• **EXERCISE**
Images do not belong in the copy. Retype the entries exactly.

• **DATA EXTRACT**
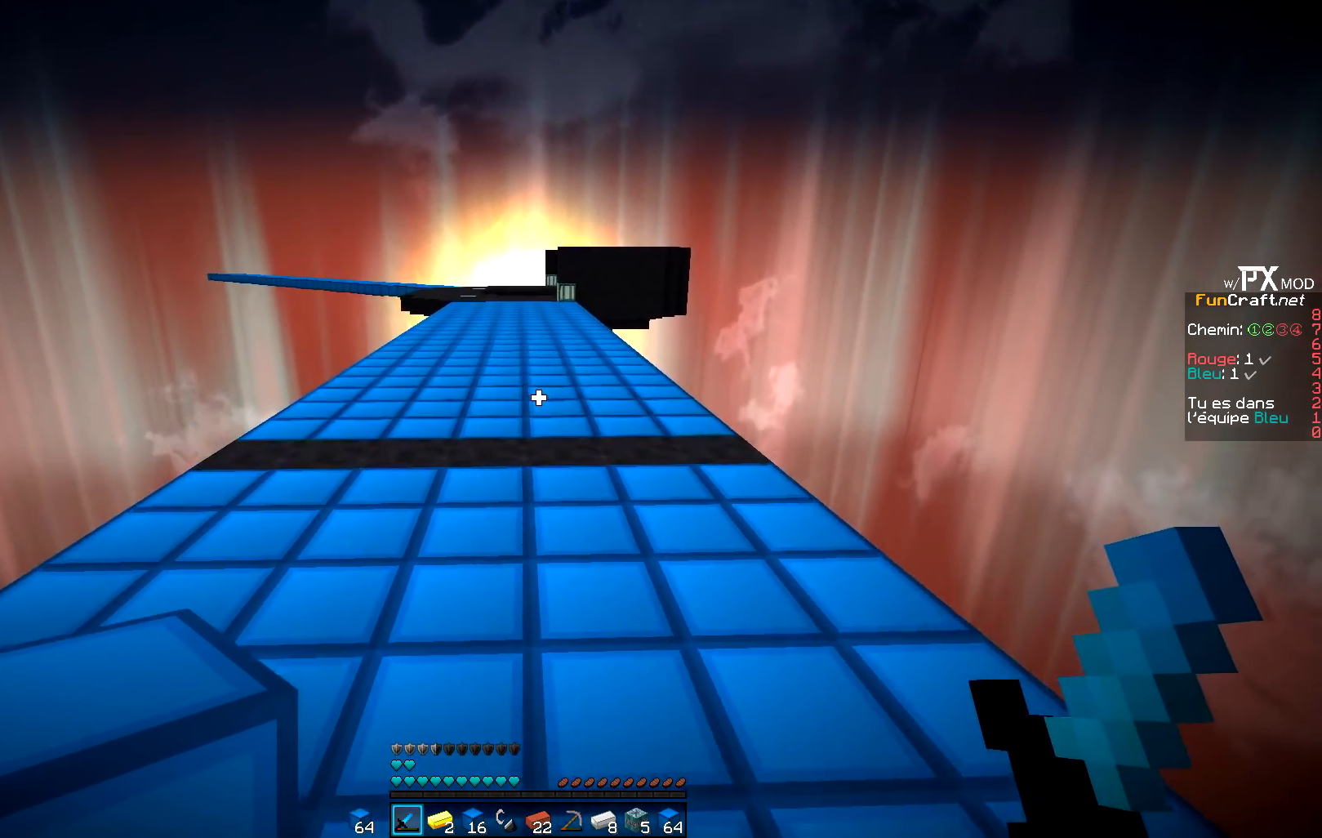
{"keys": ["z"], "events": [[317, "d", "up"]]}
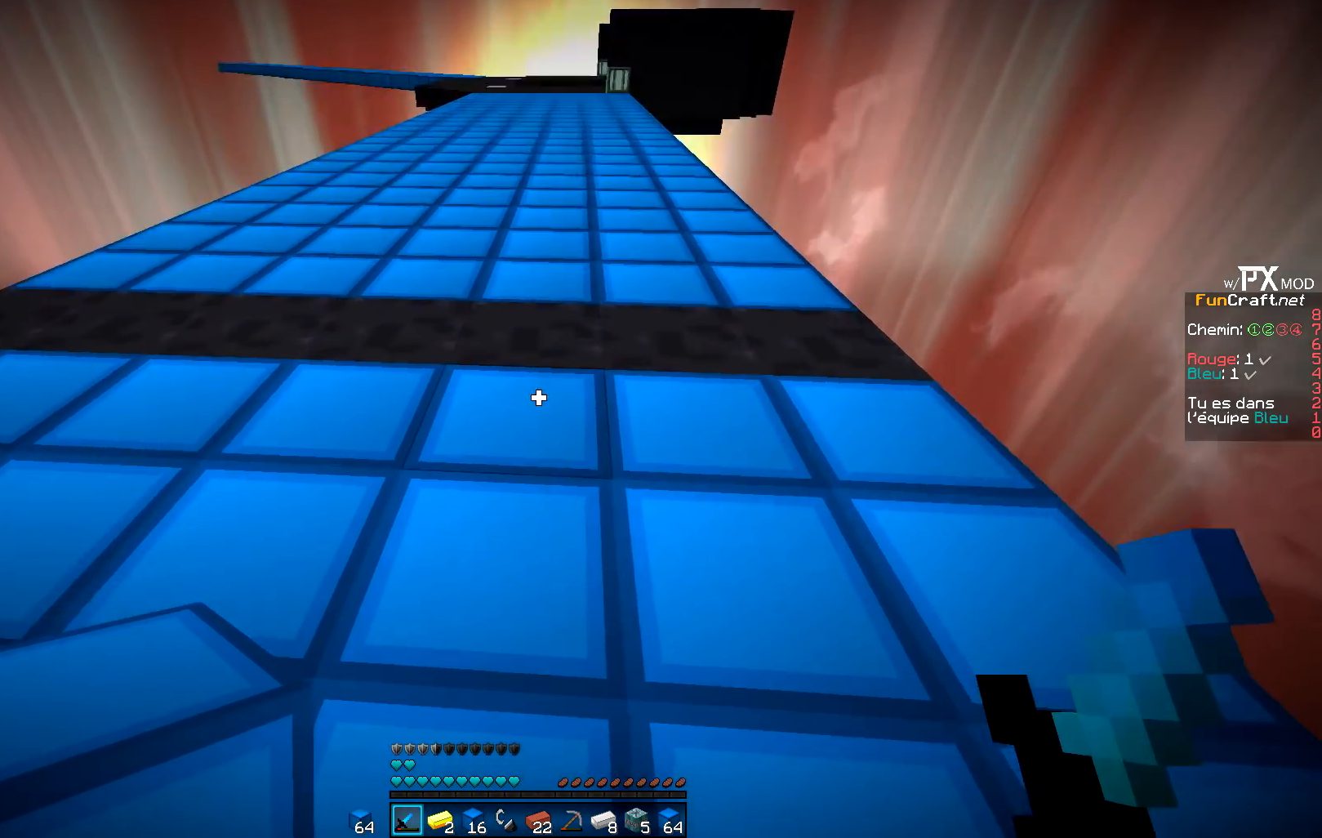
{"keys": ["z"], "events": []}
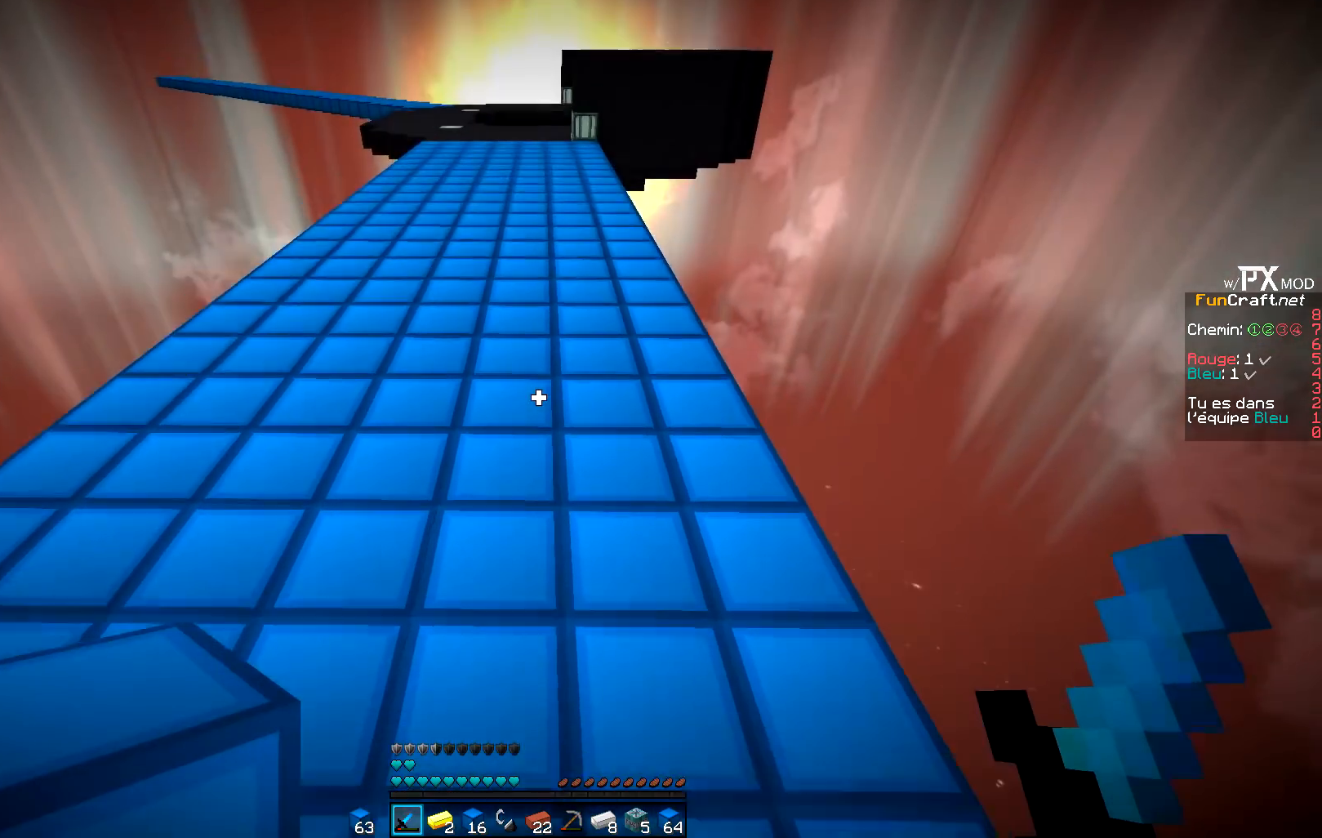
{"keys": ["z"], "events": []}
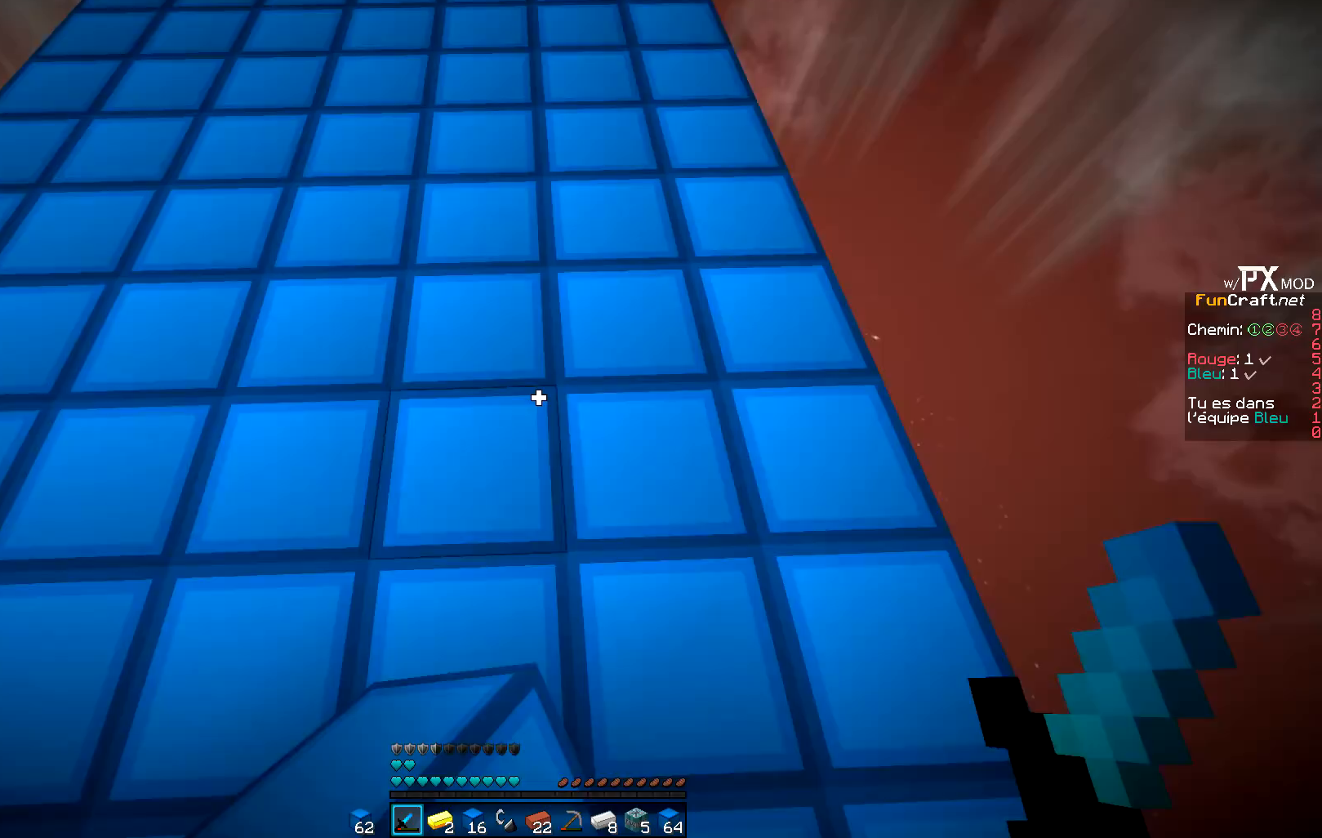
{"keys": ["z"], "events": []}
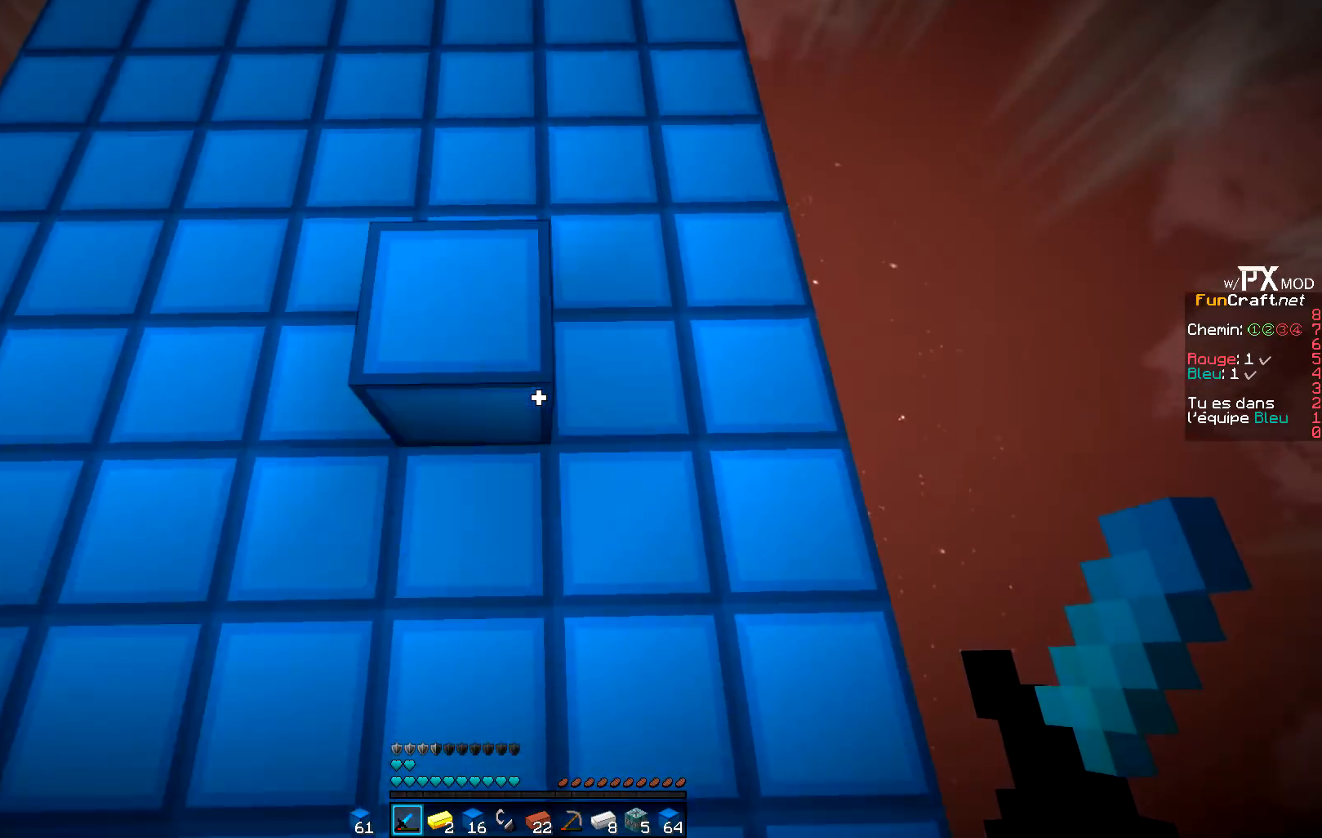
{"keys": ["q", "z"], "events": [[467, "q", "down"]]}
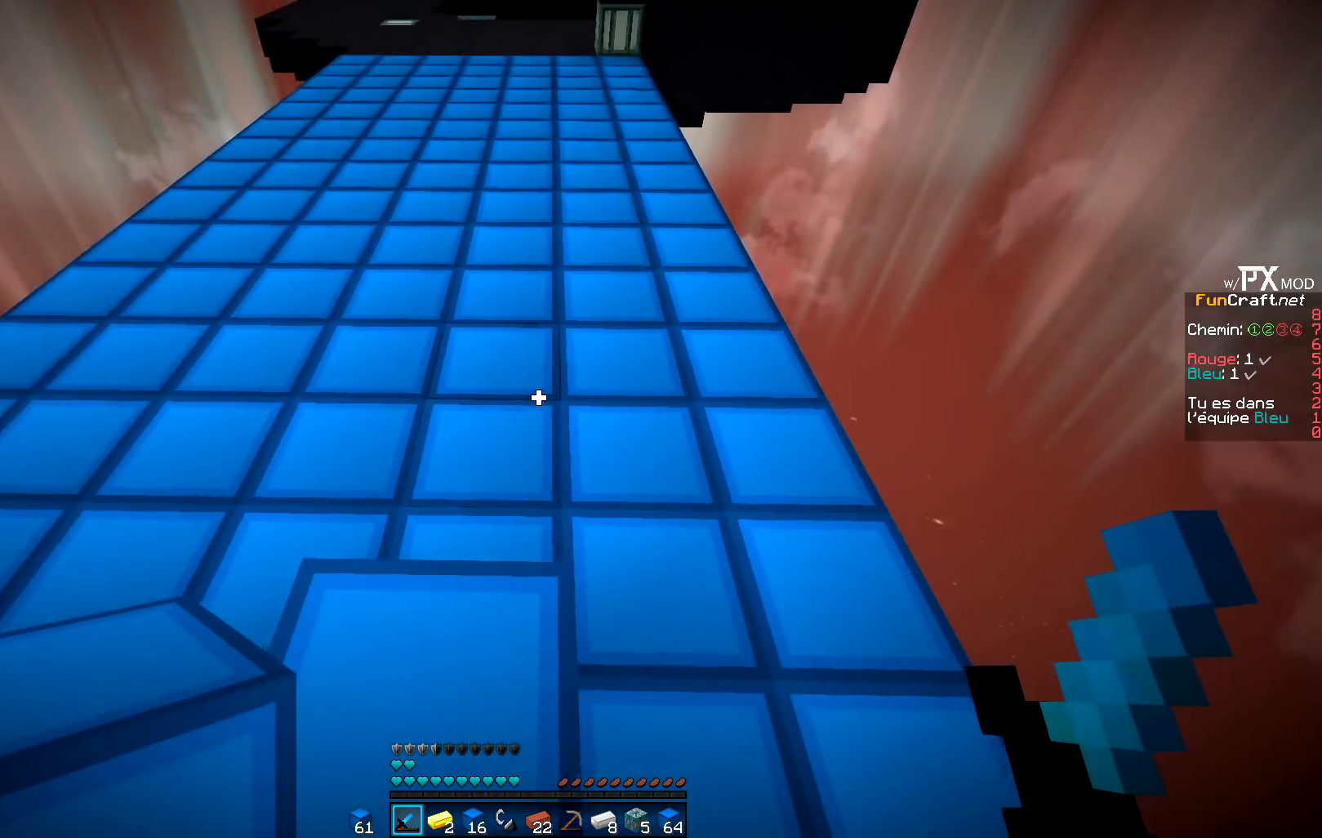
{"keys": ["z"], "events": [[167, "q", "up"]]}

• **TASK OUTPUT**
{"keys": ["z"], "events": [[317, "d", "up"]]}
{"keys": ["z"], "events": []}
{"keys": ["z"], "events": []}
{"keys": ["z"], "events": []}
{"keys": ["q", "z"], "events": [[467, "q", "down"]]}
{"keys": ["z"], "events": [[167, "q", "up"]]}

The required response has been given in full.